Each cancer harbours mutations in various genes that collectively contribute to the severity and outcome. Tumour samples are routinely biopsied and pathologists make predictions about tumour variety and grade. Genome sequencing of such tumours can provide a far more precise molecular entry point and thus allow a targeted treatment based on the unique properties of the cancer cells. The development of Herceptin to target certain forms of breast cancer and Gleevec to treat chronic myelogenous leukemia are just the beginning of success stories based on such molecular clues.

The area of personalized medicine that is least developed, yet promises to have great impact, is preventive care. Cullis predicts that we will be able to monitor all aspects of our bodily function as shown in analyses of our proteome (the subset of proteins being expressed at a certain time), microbiome (what species of microbes are present in our bodies) and metabolome (how well we are breaking down our nutrients and what our bodies are lacking). Indeed, he predicts that we will wear wristbands, implants or high-tech Band-Aids that will give us minute-by-minute updates on our health status, which, coupled with our complete genome sequence, will prescribe our path to a long healthy life. Armed with this information, we will eat well, exercise and avoid certain behaviour if we possess genetic variants that put us at higher risk.

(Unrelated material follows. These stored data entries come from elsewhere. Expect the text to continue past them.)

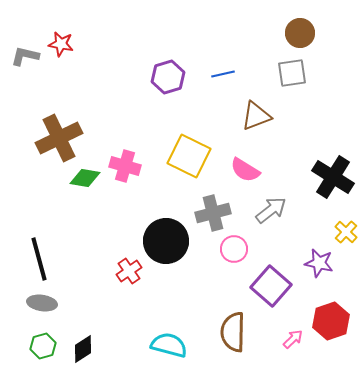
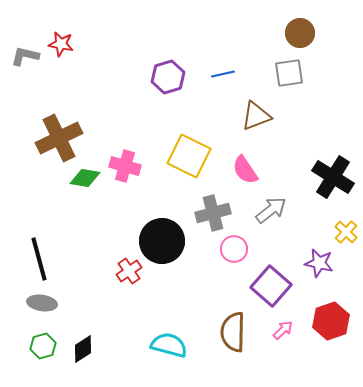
gray square: moved 3 px left
pink semicircle: rotated 24 degrees clockwise
black circle: moved 4 px left
pink arrow: moved 10 px left, 9 px up
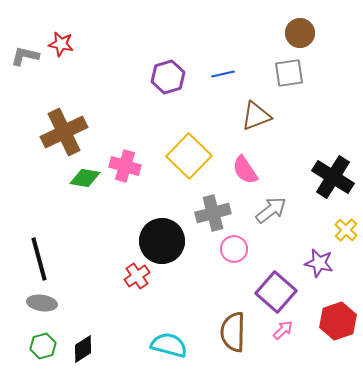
brown cross: moved 5 px right, 6 px up
yellow square: rotated 18 degrees clockwise
yellow cross: moved 2 px up
red cross: moved 8 px right, 5 px down
purple square: moved 5 px right, 6 px down
red hexagon: moved 7 px right
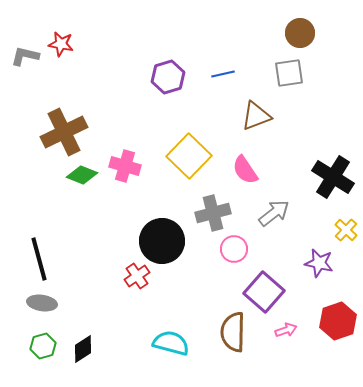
green diamond: moved 3 px left, 3 px up; rotated 12 degrees clockwise
gray arrow: moved 3 px right, 3 px down
purple square: moved 12 px left
pink arrow: moved 3 px right; rotated 25 degrees clockwise
cyan semicircle: moved 2 px right, 2 px up
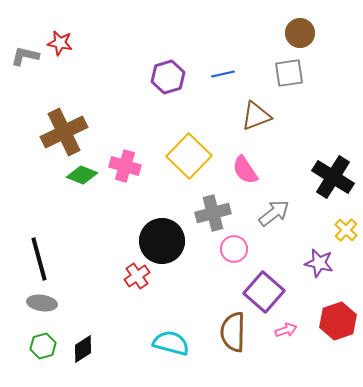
red star: moved 1 px left, 1 px up
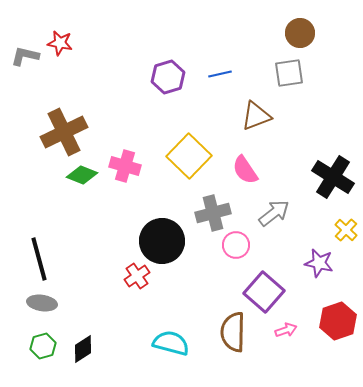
blue line: moved 3 px left
pink circle: moved 2 px right, 4 px up
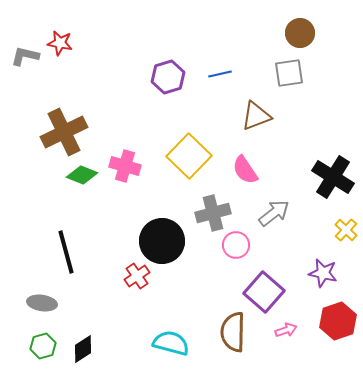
black line: moved 27 px right, 7 px up
purple star: moved 4 px right, 10 px down
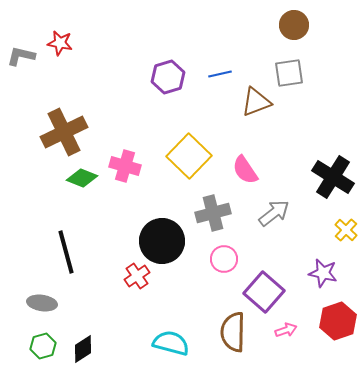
brown circle: moved 6 px left, 8 px up
gray L-shape: moved 4 px left
brown triangle: moved 14 px up
green diamond: moved 3 px down
pink circle: moved 12 px left, 14 px down
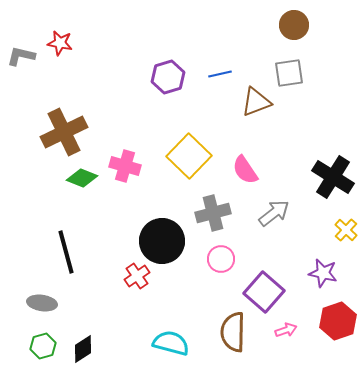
pink circle: moved 3 px left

But this is where I must inject a couple of notes of caution. Will people really start doing the things Cullis suggests? And if so, how many? And how quickly? In some respects, humans can have a curious and irrational way of dealing with risk and probability. So it will be interesting to see what most people actually do with this information about their genetic risk. Virtually everyone knows that smoking greatly increases the chance of lung cancer, yet some continue to smoke. Most people know that a well-balanced diet and exercise are essential to avoid heart disease and diabetes, yet more people are obese and sedentary than ever before. We know that too much sun exposure can cause skin cancer, yet we flock to the beaches. Knowledge does not always translate into changes in behaviour.

Moreover, it is unclear how people will deal with potential access to their personal genetic information. Some may choose the “ignorance is bliss” route, and leave it to medical professionals to sort out. Others may inadvertently learn things they did not really want to know, whether it is a bleak health outlook or different paternity. But others may indeed make constructive changes in their lives to take full advantage of the genetic hand they were dealt. In some cases the information may enable a pre-emptive strike. Angelina Jolie learned through DNA testing that she inherited the BRCA1 mutation that caused her mother to die of breast cancer at age 56. As a result Jolie had a double mastectomy and very publicly shared her story while encouraging others to become empowered through DNA testing.

But Jolie’s story raises another possible concern with the brave new world Cullis describes. Might it exacerbate inequality in our healthcare system? Will these innovations increase the ability of wealthier people to bypass long waiting times for diagnostic and surgical procedures? Will these self-diagnostic techniques and helpful knowledge about risks only be accessed by the well educated? Perhaps. But Cullis hints that the net effect can go the other way with the right healthcare policies. These innovations are lowering the cost of personal health-relevant knowledge. And the ability to access that knowledge is getting cheaper and easier thanks to the growing sophistication and capacity of basic communication devices that all but the very poorest are acquiring. If our public health system uses these innovations effectively in its provision of universally provided services, the ultimate effect could well be to increase healthcare equality.

Overall, Cullis presents a compelling and informative look into the molecular revolution in personalized medicine. Whether it will happen as soon as Cullis predicts is still unclear, but it is the future of medicine for certain. He provides many examples and scenarios to demonstrate his claims and raises ethical and social issues that need to be considered. In this personalized medicine explosion we will be deluged with information and Cullis’s book is an excellent starting point to get our bearings.